‘Cage-free’ doesn’t always mean hens live a happy life
Not all egg farmers are honest. In fact, the egg industry in America, with its 280 million hens, is largely unguarded from disingenuous claims about animal welfare.
Farmer Dan Jones usually tells his farmers-market customers that his eggs are from hens that are “pasture-raised,” though he sometimes calls them “free-range” or “cage-free.” These phrases may conjure up images of open range and free-roaming birds, which is an accurate painting of Jones’ small operation.
He owns Islote Farms near Esparto, where about 1,000 chickens roam the 10-acre property. At night, the birds file voluntarily back into their coops, which Jones leaves open in case some birds should wish to come or go in the wee hours. A llama named Dali guards the flock against predators, and each morning Jones collects and washes about 900 eggs by hand while the hens take once more to another day in the fields.
But not all chicken farms are such happy places, and not all egg farmers are as truthful as Jones.
“There’s nothing in the law to stop anyone from saying that their birds, cramped into a warehouse, are ‘pasture-raised,’” Jones explained.
He’s right. Erica Meier, executive director of the Washington, D.C.-based organization Compassion Over Killing, says that “free-range” and “cage-free” hens may have their beaks removed—a common industry practice. Moreover, “free-range” farms must offer their birds an open outdoor space, but this space may be small. Moreover, access to it may be very poor, and many “free-range” chickens might see the light of day rarely, if ever.
At the Humane Society of the United States, spokesperson Josh Balk explains that egg producers who keep their hens in cages cannot claim otherwise, but he concedes that “misleading advertising” does occur. Meier suggests that consumers personally inspect farms.
“The best way to truly see if animals are being raised the way the producers claim is to shop at farmers markets and even visit the farm,” she said.
Backyard egg farming is another increasingly popular option.
“Since about 2009, we’ve seen a dramatic increase in backyard chickens,” said Marji Beach, education manager with Animal Place, a Grass Valley-based shelter for rescued or retired farm animals. Animal Place commonly receives farm hens that have been replaced by younger, more productive birds, and these chickens—which still produce eggs almost daily—are quickly adopted.
“In the last year-and-a-half especially, it’s been incredible how many requests we receive for laying hens,” Beach said.

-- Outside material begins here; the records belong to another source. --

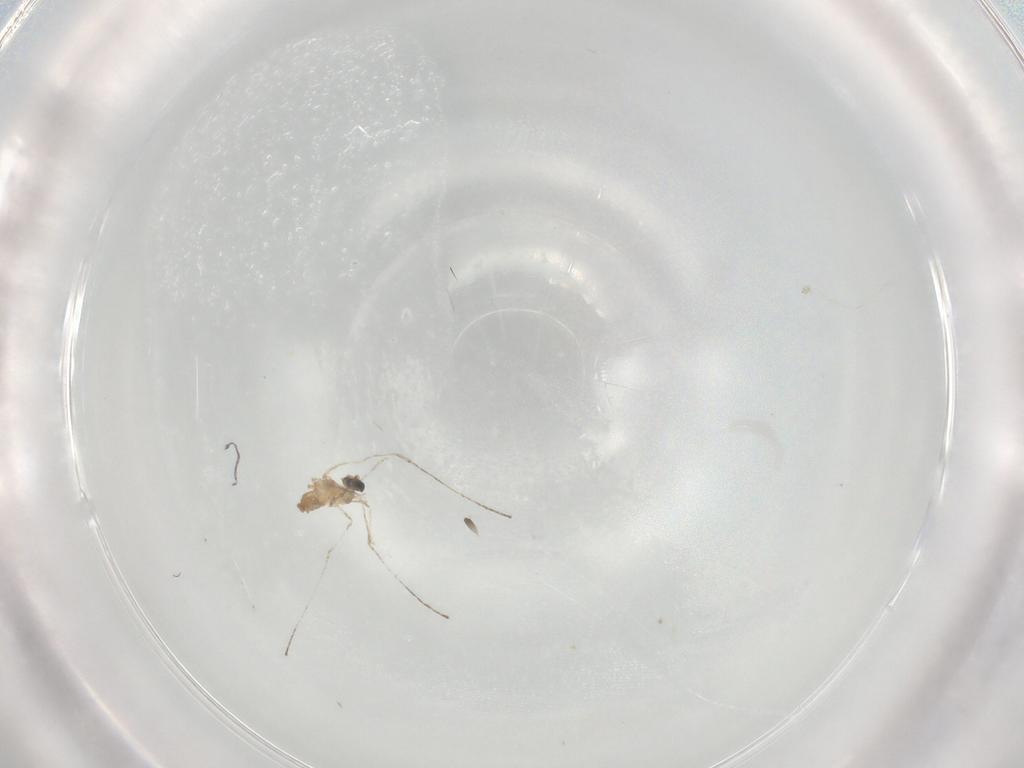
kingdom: Animalia
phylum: Arthropoda
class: Insecta
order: Diptera
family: Cecidomyiidae
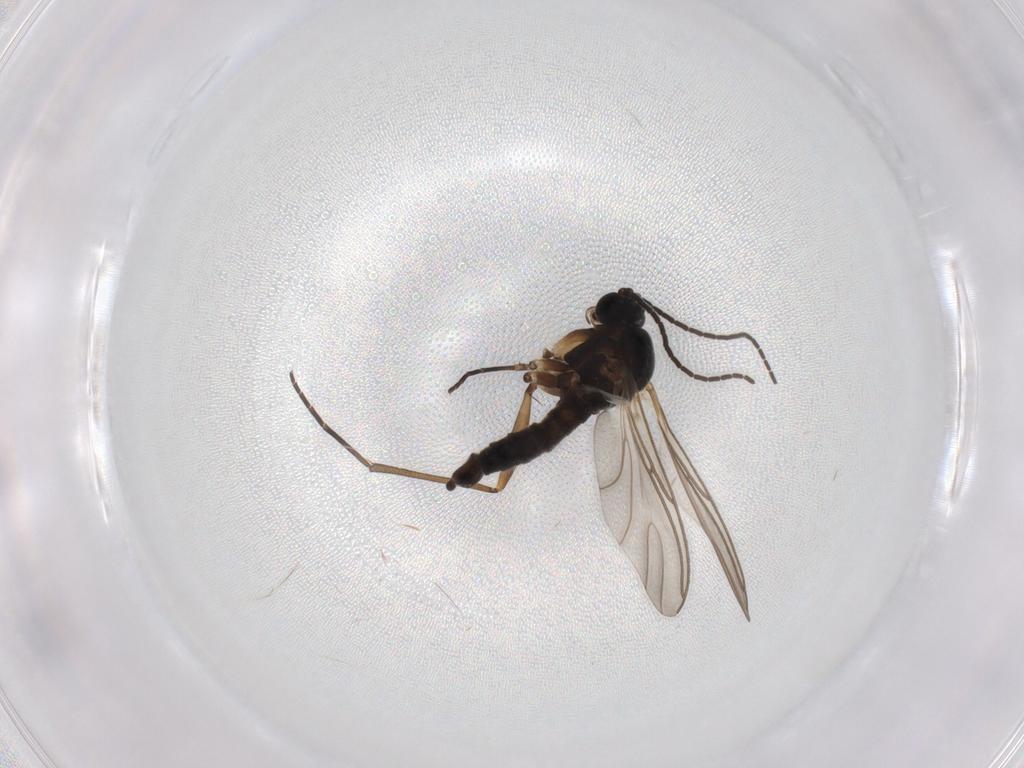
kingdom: Animalia
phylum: Arthropoda
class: Insecta
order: Diptera
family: Sciaridae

Beach attributes the rise in demand to the growing “locavore” movement and the snowballing interest in organic, healthier foods.
Animal Place currently has about 3,000 laying hens available for adoption—a temporary inundation following a recent farm closure in Turlock. Here, the owner of A&L Poultry abandoned 50,000 egg hens for two weeks without care or food. Thousands starved, many more were put down by authorities, and in the end about 4,600 birds were saved. Beach says applicants hoping to adopt the birds may be screened to assure that chickens are not reinitiated into the commercial egg industry.
Better days for American chickens may be coming. In 2008, California voters passed Proposition 2, which by 2015 will essentially banish cages from the state’s egg industry, in which most of its 19 million hens currently live in cramped quarters.
Jones, although he doesn’t use cages, does not support the incoming regulations, which he believes could upend California’s egg industry. He expects, for instance, that egg-producing costs will rise sharply, and farmers that don’t jack up their prices may just leave the state.
His own practices will not be affected, though, and his eggs will remain at local markets—for $6 a dozen.
“There are people who can’t afford that,” said Jones, who appears at the Davis Farmers Market in Davis and at the Central Farmers Market in Sacramento. “It would be nice to see only pasture-raised eggs, but it’s an expensive way to farm, and the world needs a cheap egg.”